21-05-2025
Tripura CPM says import curbs on Bangladeshi products will affect people on both sides of border
Tripura's Leader of the Opposition Jitendra Chaudhury said on Wednesday the central government's import restrictions on Bangladeshi products would lead to losses for both India and the neighbouring country, even as he acknowledged what he said were the probable triggers for the curbs.
'A slew of anti-India comments were coming from Bangladesh with encouragement from the Bangladeshi administration. A lot of human trafficking of Bangladeshi nationals into Tripura also came to the fore recently. I feel these restrictions might have been temporarily imposed because of all these reasons,' the CPM leader told reporters.
However, Chaudhury said trade and commerce 'benefit a country, subcontinent, continents, and international relations in economic, cultural, social, and political aspects'.
'This (restriction) is a loss for us indeed', he added. 'Trade and commerce means economic transactions and expansion of scope of employment. If this is stopped, it would lead to loss not only for us, but for people on the other side of the border as well.'
Two days ago, the director of the industries and commerce department, Shailesh Kumar Yadav, chaired a meeting at the Integrated Check Post in Agartala to discuss the Centre's new import restrictions.
In the meeting, Yadav said that some items including edible oil, fish, LPG and crushed stone would be exempt from the restrictions.
The meeting, also attended by officials including from the BSF and the customs and immigration departments, discussed concerns related to the Directorate General of Foreign Trade's order restricting the import of items including garments, plastic goods, wooden furniture, fruit drinks, processed food through any land customs stations or integrated check posts in Assam, Meghalaya, Mizoram, and Tripura as well as through land customs stations at Changrabandha and Fulbari in West Bengal.
While trade representatives have welcomed the restrictions and committed to complying with them, the Opposition CPM has emerged as the first voice of dissent.
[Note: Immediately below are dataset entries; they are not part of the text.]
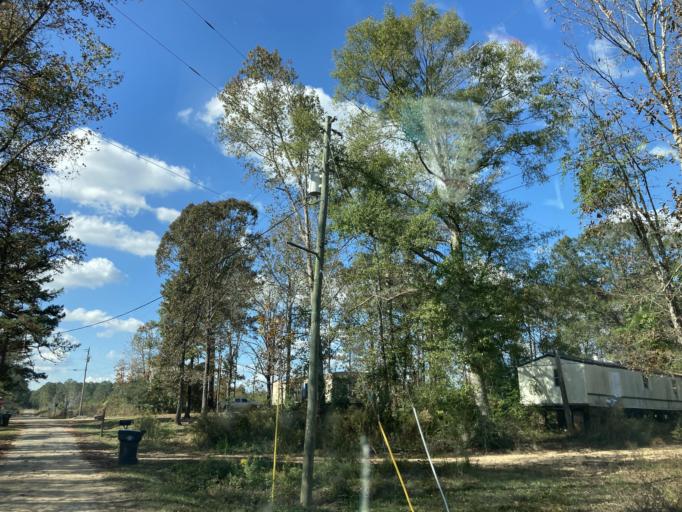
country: US
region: Mississippi
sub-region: Lamar County
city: Sumrall
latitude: 31.3527
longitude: -89.5433
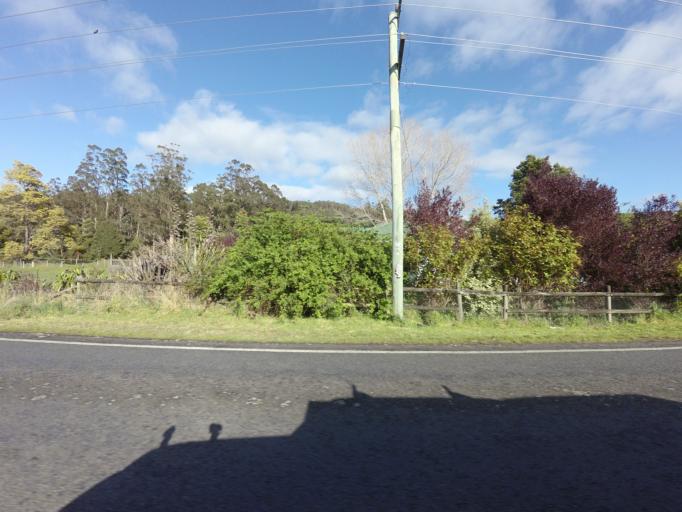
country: AU
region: Tasmania
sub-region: Huon Valley
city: Cygnet
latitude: -43.2895
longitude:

Asked when elections might be held in Bangladesh, especially given that the chief advisor's administration has been delaying polls since the Sheikh Hasina-led Awami League government's fall last year, Chaudhury said, 'I can't comment on whether or when elections will be held in Bangladesh. But they are descendants of the 1971 Liberation War tradition. They are the torch-bearers of that tradition. So, that spirit can be hijacked for the time being… The Jamaat-e-Islami or forces who supported Pakistan as razakars (in 1971) can't always suppress the conscience of Bangladeshi citizens forever. I can't, however, comment on whether the elections will be held in December'.
Chaudhury, who visited Bollamukha near the international border at Belonia in South Tripura district, said many parts of the area were inundated in pre-monsoon rain, which also caused crop damage, adding that waterlogging and flooding were likely in the forthcoming monsoon as natural water flow to the Indian side had been hampered by an embankment built on the Bangladesh side.
Chaudhury, who was accompanied by local MLA Dipankar Sen, Ashok Mitra and others, called for steps to be taken on a war footing to tackle the situation.
Amid tensions over the embankment built in Bangladesh in April, months after a similar structure was seen near the international border at Devipur in Tripura's Unakoti district, a state government team visited Belonia and border villages, and held discussions with public representatives, the district magistrate, and other officials. The visiting officials then said repair work on embankments on the Indian side damaged in last year's devastating floods would be completed by June.